Я вышел из самолета, опираясь на дверной косяк. Ноги подкашивались. Жора уже бежал к «Юнкерсу», откуда выгружали ящики. Дядя Саша медленно спустился по трапу, достал самокрутку и, не глядя на меня, произнес своим прокуренным баском:

– Ладно, бог дал, отстрелялись. Теперь иди, доложи. А я… я присяду.

И он, действительно, опустился на корточки у колеса, закрыв глаза и подставив лицо заходящему солнцу.

Я кивнул и, всё ещё не чувствуя под собой ног, побрел дальше. Но сделав несколько шагов, от какой-то смутной тревоги обернулся.

Дядя Саша так же сидел на корточках, прислонившись спиной к колесу. Его голова была запрокинута, глаза закрыты, а руки бессильно лежали на коленях.

Я рванулся назад.

– Дядя Саша!

Моя рука впилась в его плечо, в твердую, костлявую мышцу под грубой тканью куртки.

Глаза старика мгновенно открылись. Не было в них ни слабости, ни боли. Только усталое, но абсолютно ясное сознание и легкое, оскорбленное недоумение. Он медленно перевел взгляд с моей руки на моё лицо, искаженное паникой.

– Ты чего? – его голос был хриплым, но твердым. Никакой одышки, никакой хрипоты предсмертной агонии. – Думал, я уже того? Сдох?

Я просто кивнул, не в силах вымолвить слово.

Дядя Саша фыркнул, и в уголках его глаз на миг обозначились лучики морщин.

– Не дождетесь, – буркнул он почти ласково и, отмахнувшись от моей руки, снова закрыл глаза, уткнувшись лицом в солнце. – Отстань, герой. Дай старику вздремнуть.

На этот раз его неподвижность была иной – мирной, заслуженной. Я постоял еще мгновение, глядя на него, на этого старого, крутого, как кремень, человека, который только что провел нас всех между жизнью и смертью. Потом развернулся и пошел докладывать, оставляя его наедине с его победой и заходящим солнцем. Впервые за долгие часы в груди что-то окончательно встало на место. Пока он тут, на корточках у своего самолета, всё ещё было правильно. Все ещё было возможно.

Но не успел я сделать и десятка шагов, как по пыльной грунтовке, поднимая облако коричневой пыли, подкатила знакомая «буханка». Двери открылись, и из нее, словно противясь яркому свету, медленно вышли Олег и Василич.

Вид у них был такой, будто они уже умерли, но их зачем-то подняли из могил. Василич, и так далеко не мальчик, заметно сдал. Лицо его было серым, землистым, глубокие морщины вокруг рта и глаз прорезали кожу резче обычного. Он двигался осторожно, будто боялся рассыпаться. Олег, обычно плечистый и прямой, стоял ссутулившись, руки глубоко в карманах старой куртки.

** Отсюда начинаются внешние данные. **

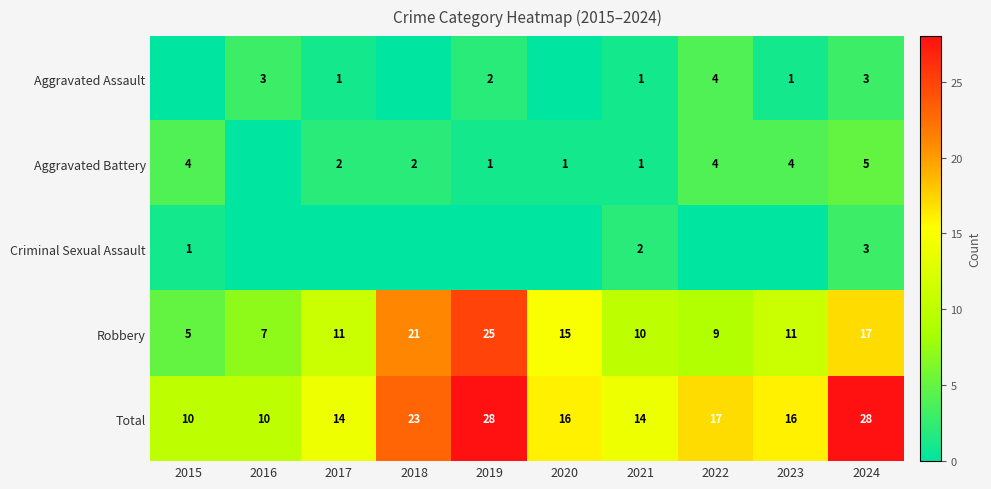

At which category does the chart reach its minimum across all series?

2015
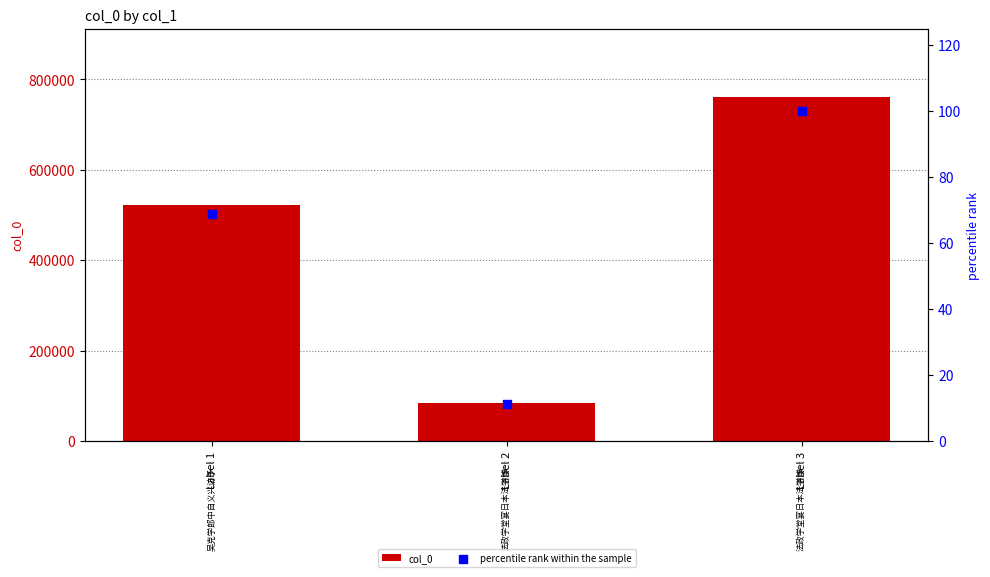

Which series reaches the minimum Y coordinate?

percentile rank within the sample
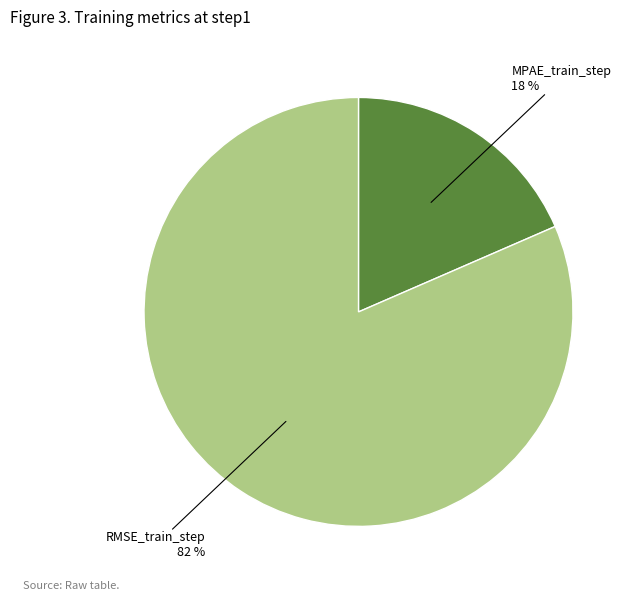

What is the largest slice in the pie chart?

RMSE_train_step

– Ну как? – голос Олега был глухим, без обычной живой нотки. Он окинул взглядом стоянку, задержавшись на дымящемся «Юнкерсе», на нашем «Ане», на фигуре дяди Саши у колеса. – Зенитки привезли? У Егора всё готово, только как испытать, не знаем.

Я кивнул.

– Привезли. Две штуки. Уже выгружают, – я мотнул головой в сторону «Юнкерса», у которого уже суетился народ, образуя живую цепочку для передачи ящиков. – Одна в масле, вторая… на запчасти.

Олег лишь тяжело вздохнул, смерив взглядом масштабы предстоящей возни. Василич молчал, его взгляд был обращен куда-то внутрь себя.

– Садитесь, – буркнул Олег, открывая дверь «буханки». – В штаб поедем. Там доложишь подробнее.